Available data convincingly indicate hepatic metabolic flux is enhanced under conditions of GCK activation, with significant intra- and extra-hepatic consequences, but the precise downstream consequences and the relative importance of the pathways highlighted in Figure 1 remain unanswered questions. For example, in spite of the associations of the P446L variant with increased hepatic steatosis and plasma triglyceride levels, P446L is not associated with coronary artery disease, myocardial infarction, or stroke, and this variant is protective for T2D. There is also evidence in the current report from De Ceuninck et al. (2012) that, although the effects of GKAs on hepatic triglyceride content are invariably consistent, resultant effects on plasma triglycerides are dependent on the animal model employed.
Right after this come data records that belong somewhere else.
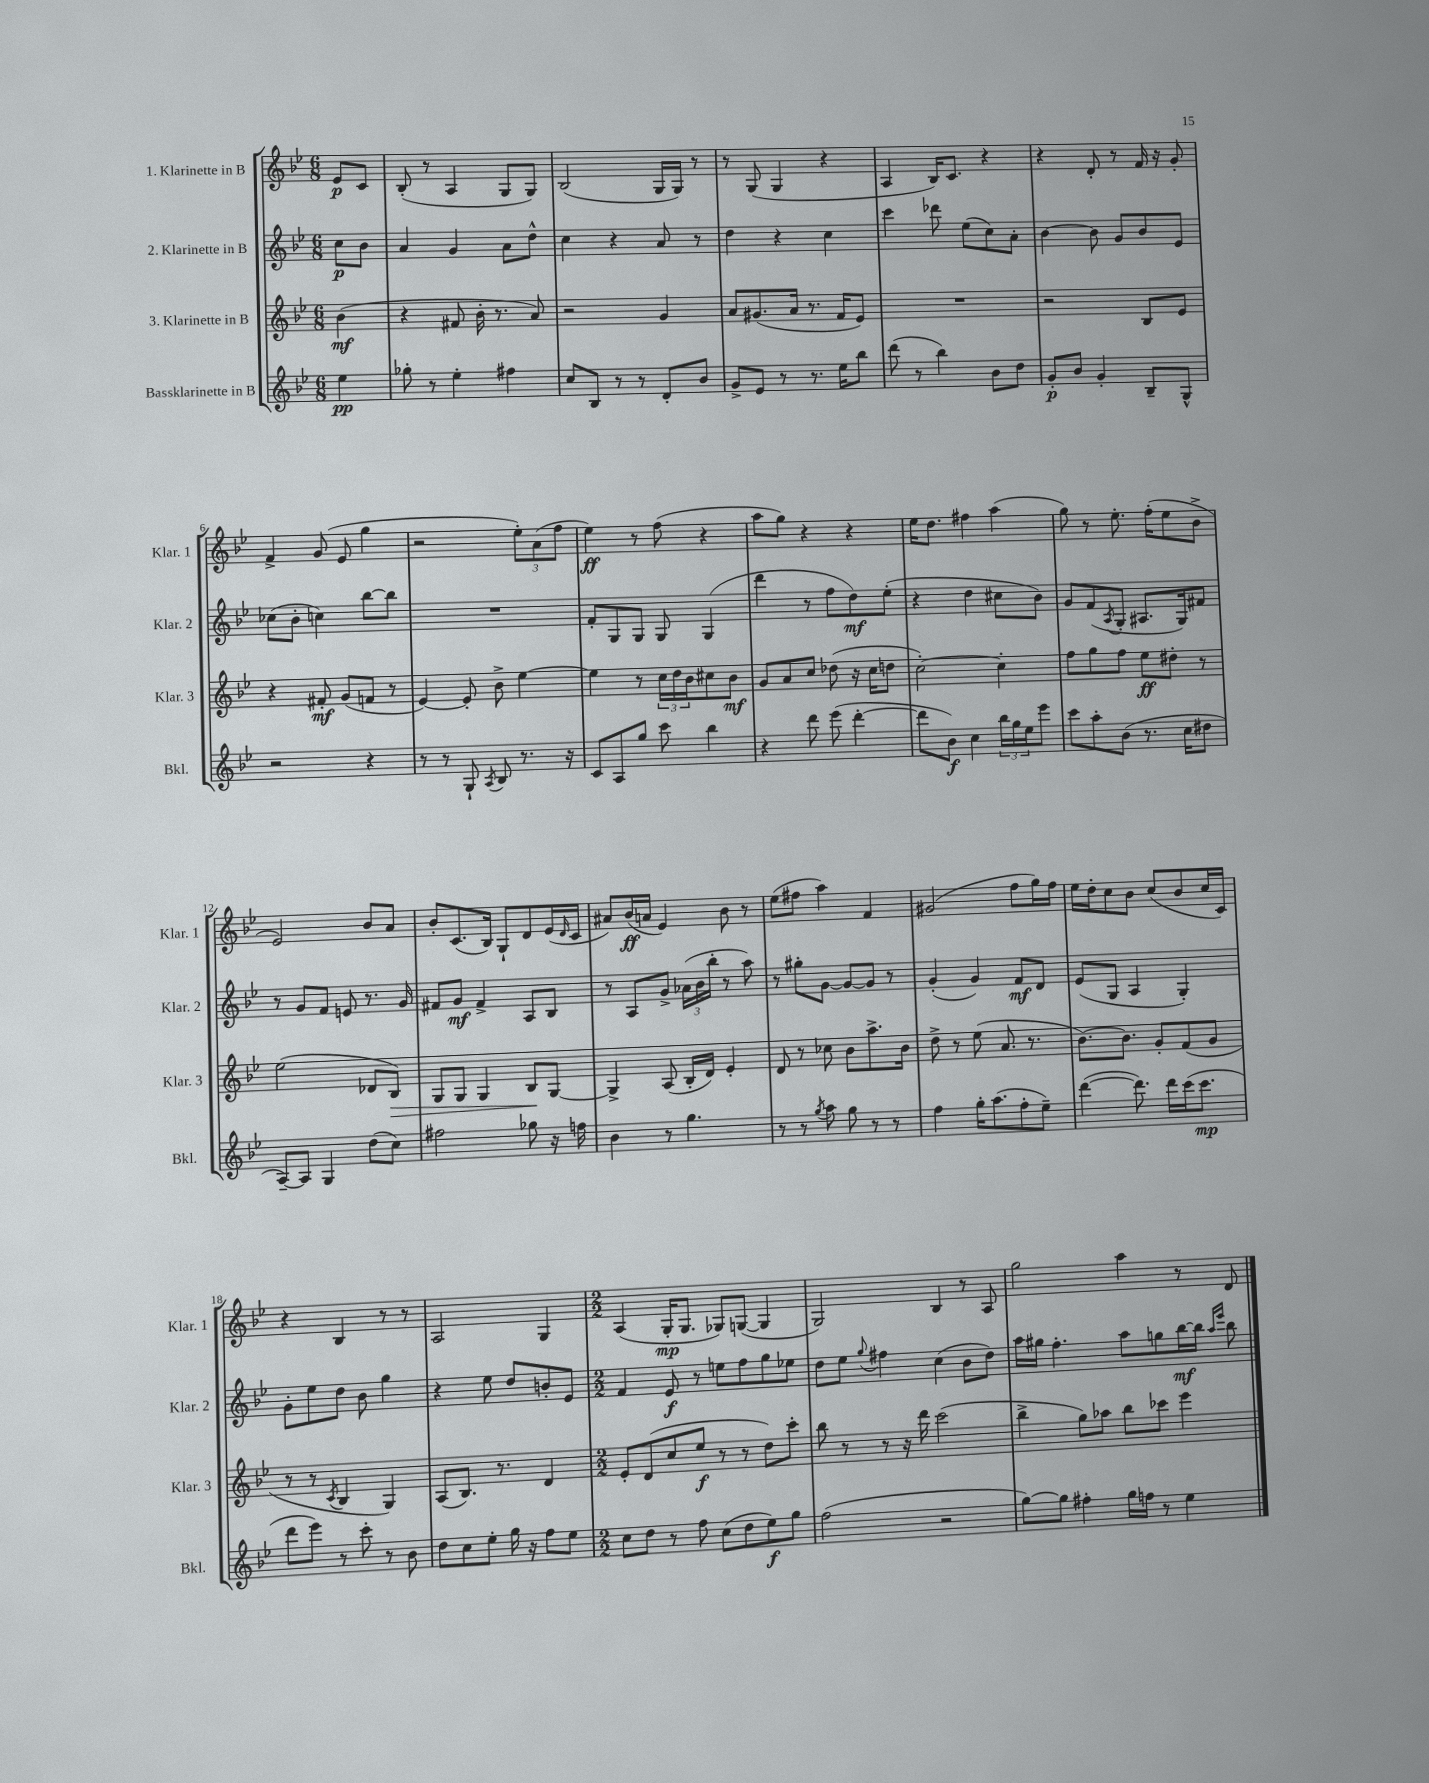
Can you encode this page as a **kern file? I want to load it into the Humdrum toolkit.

**kern	**dynam	**kern	**dynam	**kern	**dynam	**kern	**dynam
*part4	*part4	*part3	*part3	*part2	*part2	*part1	*part1
*staff4	*staff4	*staff3	*staff3	*staff2	*staff2	*staff1	*staff1
*I"Bassklarinette in B	*	*I"3. Klarinette in B	*	*I"2. Klarinette in B	*	*I"1. Klarinette in B	*
*I'Bkl.	*	*I'Klar. 3	*	*I'Klar. 2	*	*I'Klar. 1	*
*clefG2	*	*clefG2	*	*clefG2	*	*clefG2	*
*k[b-e-]	*	*k[b-e-]	*	*k[b-e-]	*	*k[b-e-]	*
*M6/8	*	*M6/8	*	*M6/8	*	*M6/8	*
=	=	=	=	=	=	=	=
4ee-\	pp	(4b-\	mf	8cc\L	p	8e-/L	p
.	.	.	.	8b-\J	.	8c/J	.
=1	=1	=1	=1	=1	=1	=1	=1
8gg-X'\	.	4r	.	4a/	.	(8B-'/	.
8r	.	.	.	.	.	8r	.
4ee-'\	.	8f#X/	.	4g/	.	4A/	.
.	.	16b-'\	.	.	.	.	.
.	.	8.r	.	.	.	.	.
4ff#X\	.	.	.	8a\L	.	8G/L	.
.	.	8a/)	.	8dd^^\J	.	8G/J)	.
=2	=2	=2	=2	=2	=2	=2	=2
8cc/L	.	2r	.	4cc\	.	(2B-/	.
8B-/J	.	.	.	.	.	.	.
8r	.	.	.	4r	.	.	.
8r	.	.	.	.	.	.	.
8d'/L	.	4g/	.	8a/	.	16G/LL	.
.	.	.	.	.	.	16G/JJ)	.
8b-/J	.	.	.	8r	.	8r	.
=3	=3	=3	=3	=3	=3	=3	=3
8g^/L	.	8a/L	.	4dd\	.	8r	.
8e-/J	.	(8.g#X/	.	.	.	(8G/	.
8r	.	.	.	4r	.	4G/	.
.	.	16a/Jk	.	.	.	.	.
8.r	.	8.r	.	.	.	.	.
.	.	.	.	4cc\	.	4r	.
16ee-\KL	.	16f/KL	.	.	.	.	.
8bb-\J	.	8e-/J)	.	.	.	.	.
=4	=4	=4	=4	=4	=4	=4	=4
(8ddd\	.	2.r	.	4ccc\	.	4A/	.
8r	.	.	.	.	.	.	.
4bb-\)	.	.	.	8ddd-X\	.	16B-/KL)	.
.	.	.	.	.	.	8.c/J	.
.	.	.	.	(8ee-\L	.	.	.
8b-\L	.	.	.	8cc\)	.	4r	.
8dd\J	.	.	.	8a'\J	.	.	.
=5	=5	=5	=5	=5	=5	=5	=5
8g'/L	p	2r	.	[4b-\	.	4r	.
8b-/J	.	.	.	.	.	.	.
4g'/	.	.	.	8b-\]	.	8d'/	.
.	.	.	.	8g/L	.	8r	.
8B-~/L	.	8B-/L	.	8b-/	.	16f/	.
.	.	.	.	.	.	16r	.
8G^^/J	.	8e-/J	.	8e-/J	.	8g'/	.
!!LO:LB:g=z
=6	=6	=6	=6	=6	=6	=6	=6
2r	.	4r	.	(8cc-X\L	.	4f^/	.
.	.	.	.	8b-'\J	.	.	.
.	.	8f#X'/	mf	4ccn\)	.	(8g/	.
.	.	(8g/L	.	.	.	8e-/	.
4r	.	8fn/J	.	[8bb-\L	.	4gg\	.
.	.	8r	.	8bb-\J]	.	.	.
=7	=7	=7	=7	=7	=7	=7	=7
8r	.	[4e-/)	.	2.r	.	2r	.
8r	.	.	.	.	.	.	.
8G`/	.	8e-'/]	.	.	.	.	.
8qA/	.	.	.	.	.	.	.
8B-/	.	8b-^\	.	.	.	.	.
8.r	.	[4ee-\	.	.	.	12ee-'\L)	.
.	.	.	.	.	.	(12a\	.
.	.	.	.	.	.	12ff\J	.
16r	.	.	.	.	.	.	.
=8	=8	=8	=8	=8	=8	=8	=8
8c/L	.	4ee-\]	.	8f'/L	.	4ee-\)	ff
8A/	.	.	.	8G/	.	.	.
8gg/J	.	8r	.	8G/J	.	8r	.
8ccc\	.	24cc\LL	.	8G/	.	(8ff\	.
.	.	24dd\	.	.	.	.	.
.	.	24b-\J	.	.	.	.	.
4bb-\	.	8cc#X\	.	(4G/	.	4r	.
.	.	8b-\J	mf	.	.	.	.
=9	=9	=9	=9	=9	=9	=9	=9
4r	.	8g/L	.	4ddd\	.	8aa\L	.
.	.	8a/	.	.	.	8gg\J)	.
8ddd\	.	8cc/J	.	8r	.	4r	.
(8eee-\	.	(8dd-X\	.	8ff\L	.	.	.
[4ddd'\	.	16r	.	8dd\)	mf	4r	.
.	.	16cc\KL	.	.	.	.	.
.	.	8ddn\J	.	(8ee-'\J	.	.	.
=10	=10	=10	=10	=10	=10	=10	=10
8ddd\L]	.	[2cc'\)	.	4r	.	16ee-\KL	.
.	.	.	.	.	.	8.dd\J	.
8b-\J)	f	.	.	.	.	.	.
4cc\	.	.	.	4dd\	.	4ff#X\	.
24bb-\LL	.	4cc'\]	.	8cc#X\L	.	(4aa\	.
24gg\	.	.	.	.	.	.	.
24ee-\J	.	.	.	.	.	.	.
8eee-\J	.	.	.	8b-\J)	.	.	.
=11	=11	=11	=11	=11	=11	=11	=11
8ccc\L	.	8ff\L	.	8g/L	.	8gg\)	.
8aa'\	.	8gg\	.	(8f/	.	8r	.
.	.	.	.	8qA/	.	.	.
(8b-\J	.	8ff\J	.	8G'/J	.	8.ee-'\	.
8.r	.	8ee-\L	ff	8.A#X/L	.	.	.
.	.	.	.	.	.	(16ff'\KL	.
.	.	8dd#X'\J	.	.	.	8ee-\	.
16cc\KL	.	.	.	16G/k)	.	.	.
8dd#X\J	.	8r	.	8f#X/J	.	8b-^\J	.
!!LO:LB:g=z
=12	=12	=12	=12	=12	=12	=12	=12
[8A~/L)	.	(2ee-\	.	8r	.	2e-/)	.
8A/J]	.	.	.	8g/L	.	.	.
4G/	.	.	.	8f/J	.	.	.
.	.	.	.	8en/	.	.	.
(8dd\L	.	8d-X/L	.	8.r	.	8b-/L	.
!	!	!	!LO:HP:b	!	!	!	!
8cc\J)	.	8B-/J)	>	.	.	8a/J	.
.	.	.	.	16g/	.	.	.
=13	=13	=13	=13	=13	=13	=13	=13
2ff#X\	.	8G/L	.	8f#X/L	.	8b-'/L	.
.	.	8G/J	.	8g/J	mf	(8.c/	.
.	.	4G/	.	4f#^/	.	.	.
.	.	.	.	.	.	16B-/Jk)	.
.	.	.	.	.	.	8G`/L	.
8gg-X\	.	8B-/L	.	8A/L	.	8d/	.
16r	.	[8G/J	]	8B-/J	.	(16e-/L	.
.	.	.	.	.	.	16qqd/	.
16ffn\	.	.	.	.	.	16c/JJ	.
=14	=14	=14	=14	=14	=14	=14	=14
4b-\	.	4G^/]	.	8r	.	8a#X/L)	.
.	.	.	.	8A/L	.	(16b-/L	ff
.	.	.	.	.	.	16an/JJ	.
8r	.	(8A/	.	8g^/J	.	4e-/)	.
4.gg\	.	16B-'/LL	.	(24a-X\LL	.	.	.
.	.	.	.	24b-\	.	.	.
.	.	16d/JJ)	.	.	.	.	.
.	.	.	.	24bb-'\JJ	.	.	.
.	.	4e-'/	.	8r	.	8b-\	.
.	.	.	.	8aa\)	.	8r	.
=15	=15	=15	=15	=15	=15	=15	=15
8r	.	8d/	.	8r	.	(8ee-\L	.
8r	.	8r	.	8gg#X'\L	.	8ff#X\J	.
8qgg/	.	.	.	.	.	.	.
8aa\	.	8cc-X\	.	[8g\J	.	4aa\)	.
8gg\	.	8b-\L	.	8g/L_	.	.	.
8r	.	8.aa^\	.	8g/J]	.	4f/	.
8r	.	.	.	8r	.	.	.
.	.	16b-\Jk	.	.	.	.	.
=16	=16	=16	=16	=16	=16	=16	=16
4ff\	.	8dd^\	.	(4g'/	.	(2g#X/	.
.	.	8r	.	.	.	.	.
16gg'\KL	.	(8ee-\	.	4g/)	.	.	.
(8.aa\	.	.	.	.	.	.	.
.	.	8.a/	.	.	.	.	.
8ff'\	.	.	.	8f/L	mf	8ff\L	.
.	.	8.r	.	.	.	.	.
8ee-~\J)	.	.	.	8d/J	.	16gg\L)	.
.	.	.	.	.	.	16ff\JJ	.
=17	=17	=17	=17	=17	=17	=17	=17
([4ddd\	.	[8.b-\L)	.	(8e-/L	.	16ee-\LL	.
.	.	.	.	.	.	16dd'\J	.
.	.	.	.	8G/J	.	8cc\	.
.	.	8.b-\J]	.	.	.	.	.
8.ddd\])	.	.	.	4A/	.	8b-\J	.
.	.	8g'/L	.	.	.	(8cc/L	.
16ddd\LL	.	.	.	.	.	.	.
(16ccc\J	.	(8f/	.	4G'/)	.	8b-/	.
8.ccc\J	mp	.	.	.	.	.	.
.	.	8g/J	.	.	.	16cc/L	.
.	.	.	.	.	.	16c/JJ)	.
!!LO:LB:g=z
=18	=18	=18	=18	=18	=18	=18	=18
8ddd\L	.	8r	.	8g'\L	.	4r	.
8eee-\J)	.	8r	.	8ee-\	.	.	.
.	.	8qc/	.	.	.	.	.
8r	.	4B-/	.	8dd\J	.	4B-/	.
8ccc'\	.	.	.	8b-\	.	.	.
8r	.	4G/)	.	4gg\	.	8r	.
8b-\	.	.	.	.	.	8r	.
=19	=19	=19	=19	=19	=19	=19	=19
8dd\L	.	(8A/L	.	4r	.	2A/	.
8cc\	.	8.B-/J)	.	.	.	.	.
8ee-'\J	.	.	.	8ee-\	.	.	.
.	.	8.r	.	.	.	.	.
16gg\	.	.	.	8dd/L	.	.	.
16r	.	.	.	.	.	.	.
8ff\L	.	4d/	.	8bn'/	.	4G/	.
8ee-\J	.	.	.	8e-/J	.	.	.
=20	=20	=20	=20	=20	=20	=20	=20
*M2/2	*	*M2/2	*	*M2/2	*	*M2/2	*
8cc\L	.	8e-'/L	.	4f/	.	(4A/	.
8dd\J	.	(8d/	.	.	.	.	.
8r	.	8cc/	.	8e-/	f	16G'/KL	mp
.	.	.	.	.	.	8.G/J	.
8ff\	.	8ee-/J	f	8r	.	.	.
(8cc\L	.	8r	.	8een\L	.	8G-X/L)	.
8dd\	.	8r	.	8ff\	.	([8Gn/J	.
8ee-\)	f	8dd\L)	.	8gg\	.	4G/]	.
8gg\J	.	8ccc'\J	.	8ee-X\J	.	.	.
=21	=21	=21	=21	=21	=21	=21	=21
(2ff\	.	8bb-\	.	8dd\L	.	2G/)	.
.	.	8r	.	8ee-\J	.	.	.
.	.	.	.	8qqgg/	.	.	.
.	.	8r	.	4ff#X\	.	.	.
.	.	16r	.	.	.	.	.
.	.	16ddd\	.	.	.	.	.
2r	.	(2ccc\	.	(4cc\	.	4B-/	.
.	.	.	.	8b-\L	.	8r	.
.	.	.	.	8dd\J)	.	8A/	.
=22	=22	=22	=22	=22	=22	=22	=22
[8gg\L)	.	4bb-^\	.	16aa\LL	.	2gg\	.
.	.	.	.	16gg#X\JJ	.	.	.
8gg\J]	.	.	.	4.ff'\	.	.	.
4ff#X'\	.	8gg\L)	.	.	.	.	.
.	.	8aa-X\J	.	.	.	.	.
16gg\LL	.	8bb-\L	.	8aa\L	.	4aa\	.
16ffn\JJ	.	.	.	.	.	.	.
8r	.	8ccc-X\J	.	8ggn\	.	.	.
4ee-\	.	4eee-\	.	[16bb-\L	mf	8r	.
.	.	.	.	16bb-\JJ]	.	.	.
.	.	.	.	16qqaa/LL	.	.	.
.	.	.	.	16qqeee-/JJ	.	.	.
.	.	.	.	8bb-\	.	8d/	.
==	==	==	==	==	==	==	==
*-	*-	*-	*-	*-	*-	*-	*-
Future studies of both the P446L variant and GKAs may provide additional insight into the systemic metabolic consequences of GCK activation in the liver. Furthermore, the combination of these two research directions could be equally informative; it could be of substantial interest to investigate potential differential effects of GKA treatment by P446L genotype, as two in three individuals of Western European descent (and an even higher proportion of individuals of East Asian descent) carry one or two copies of the GCK-activating leucine allele.
In summary, optimism for GKAs has been somewhat diminished by recent findings, with the time-dependent loss of HbA1c-lowering efficacy reported in clinical trials of MK-0941 of particular concern (Meininger et al., 2011). The potential side effects of GKA treatment also are coming under increased scrutiny; evidence is accumulating that activation of GCK in the liver may carry significant risks. While it has been suggested that careful management of dosing, or the use of GKAs with less marked effects on the glucose affinity of GCK, may reduce adverse events associated with GKAs, the findings of De Ceuninck et al. (2012) suggest there is a direct relationship between treatment efficacy and adverse side effects. Accordingly, it may not be a trivial matter to optimize GKAs to provide maximal glycaemic benefit while minimizing complications. However, the advances in our understanding of the consequences of GCK activation may help focus such efforts and future clinical studies.